Under operating systems that do not allow virtual address aliasing, we can implement shared regions by introducing a new software encapsulation technique: shared segment matching. To implement sharing, we use a dedicated register to hold a bitmap. The bitmap indicates which segments the fault domain can access. For each unsafe instruction checked, shared segment matching requires one more instruction than segment matching.

3.6 Implementation and Verification

We have identified two strategies for implementing software encapsulation. One approach uses a compiler to emit encapsulated object code for a distrusted module; the integrity of this code is then verified when the module is loaded into a fault domain. Alternatively, the system can encapsulate the distrusted module by directly modifying its object code at load time.

Our current prototype uses the first approach. We modified a version of the gcc compiler to perform software encapsulation. Note that while our current implementation is language dependent, our techniques are language independent.

We built a verifier for the MIPS instruction set that works for both sandboxing and segment matching. The main challenge in verification is that, in the presence of indirect jumps, execution may begin on any instruction in the code segment. To address this situation, the verifier uses a property of our software encapsulation techniques: all unsafe stores and jumps use a dedicated register to form their target address. The verifier divides the program into sequences of instructions called unsafe regions. An unsafe store region begins with any modification to a dedicated store register. An unsafe jump region begins with any modification to a dedicated jump register. If the first instruction in an unsafe store or jump region is executed, all subsequent instructions are guaranteed to be executed. An unsafe store region ends when one of the following holds: the next instruction is a store which uses a dedicated register to form its target address, the next instruction is a control transfer instruction, the next instruction is not guaranteed to be executed, or there are no more instructions in the code segment.

A similar definition is used for unsafe jump regions.

The verifier analyzes each unsafe store or jump region to ensure that any dedicated register modified in the region is valid upon exit of the region. For example, a load to a dedicated register begins an unsafe region. If the region appropriately sandboxes the dedicated register, the unsafe region is deemed safe. If an unsafe region can not be verified, the code is rejected.

By incorporating software encapsulation into an existing compiler, we are able to take advantage of compiler infrastructure for code optimization. However, this approach has two disadvantages. First, most modified compilers will support only one programming language (gcc supports C, C++, and Pascal). Second, the compiler and verifier must be synchronized with respect to the particular encapsulation technique being employed.

STATED TASK -> Return the passage on software encapsulation word for word, from "By incorporating software" up to and including "technique being employed.". The listing that comes next is separate material with no link to the passage on software encapsulation.

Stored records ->
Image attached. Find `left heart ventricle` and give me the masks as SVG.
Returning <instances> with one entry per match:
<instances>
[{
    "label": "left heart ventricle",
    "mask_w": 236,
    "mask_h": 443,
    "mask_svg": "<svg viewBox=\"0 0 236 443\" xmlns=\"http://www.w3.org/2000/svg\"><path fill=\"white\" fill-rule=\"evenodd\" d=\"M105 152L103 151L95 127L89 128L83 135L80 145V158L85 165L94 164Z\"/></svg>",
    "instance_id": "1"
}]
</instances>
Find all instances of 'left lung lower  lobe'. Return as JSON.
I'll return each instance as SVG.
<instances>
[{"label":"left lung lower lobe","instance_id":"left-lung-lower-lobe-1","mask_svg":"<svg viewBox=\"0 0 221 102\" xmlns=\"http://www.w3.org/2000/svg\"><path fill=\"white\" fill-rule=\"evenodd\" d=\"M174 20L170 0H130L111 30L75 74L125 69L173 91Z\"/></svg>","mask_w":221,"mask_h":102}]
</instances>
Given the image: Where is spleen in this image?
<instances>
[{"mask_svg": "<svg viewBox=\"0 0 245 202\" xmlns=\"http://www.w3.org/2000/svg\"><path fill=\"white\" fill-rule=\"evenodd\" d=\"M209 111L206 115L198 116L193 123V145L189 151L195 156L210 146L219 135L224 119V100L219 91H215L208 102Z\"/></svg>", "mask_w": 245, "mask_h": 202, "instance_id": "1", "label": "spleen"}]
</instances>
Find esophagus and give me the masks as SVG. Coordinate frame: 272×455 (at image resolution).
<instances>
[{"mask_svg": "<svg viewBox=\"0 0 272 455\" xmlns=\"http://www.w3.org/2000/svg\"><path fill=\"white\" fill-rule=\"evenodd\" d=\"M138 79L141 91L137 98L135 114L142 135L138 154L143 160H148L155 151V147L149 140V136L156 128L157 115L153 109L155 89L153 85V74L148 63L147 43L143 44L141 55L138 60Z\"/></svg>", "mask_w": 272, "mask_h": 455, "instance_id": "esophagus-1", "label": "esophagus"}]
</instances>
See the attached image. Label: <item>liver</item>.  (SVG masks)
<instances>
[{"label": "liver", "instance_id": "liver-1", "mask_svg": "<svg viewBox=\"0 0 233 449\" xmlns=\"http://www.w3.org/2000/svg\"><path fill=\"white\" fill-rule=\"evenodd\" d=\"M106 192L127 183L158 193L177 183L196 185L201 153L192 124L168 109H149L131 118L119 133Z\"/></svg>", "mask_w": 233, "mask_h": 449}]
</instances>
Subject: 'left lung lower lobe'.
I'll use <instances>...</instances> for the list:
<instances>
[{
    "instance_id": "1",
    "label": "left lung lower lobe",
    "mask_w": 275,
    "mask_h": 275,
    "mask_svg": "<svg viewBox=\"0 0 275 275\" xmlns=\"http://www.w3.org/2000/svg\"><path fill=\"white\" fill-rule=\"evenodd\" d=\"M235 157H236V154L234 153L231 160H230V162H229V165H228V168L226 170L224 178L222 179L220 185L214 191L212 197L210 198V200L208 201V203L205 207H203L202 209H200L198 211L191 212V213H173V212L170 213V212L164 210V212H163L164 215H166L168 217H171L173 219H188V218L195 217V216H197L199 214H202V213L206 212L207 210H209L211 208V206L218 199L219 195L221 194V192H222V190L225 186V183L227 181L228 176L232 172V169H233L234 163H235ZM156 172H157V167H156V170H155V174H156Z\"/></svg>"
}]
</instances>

EXPECTED ANSWER ->
By incorporating software encapsulation into an existing compiler, we are able to take advantage of compiler infrastructure for code optimization. However, this approach has two disadvantages. First, most modified compilers will support only one programming language (gcc supports C, C++, and Pascal). Second, the compiler and verifier must be synchronized with respect to the particular encapsulation technique being employed.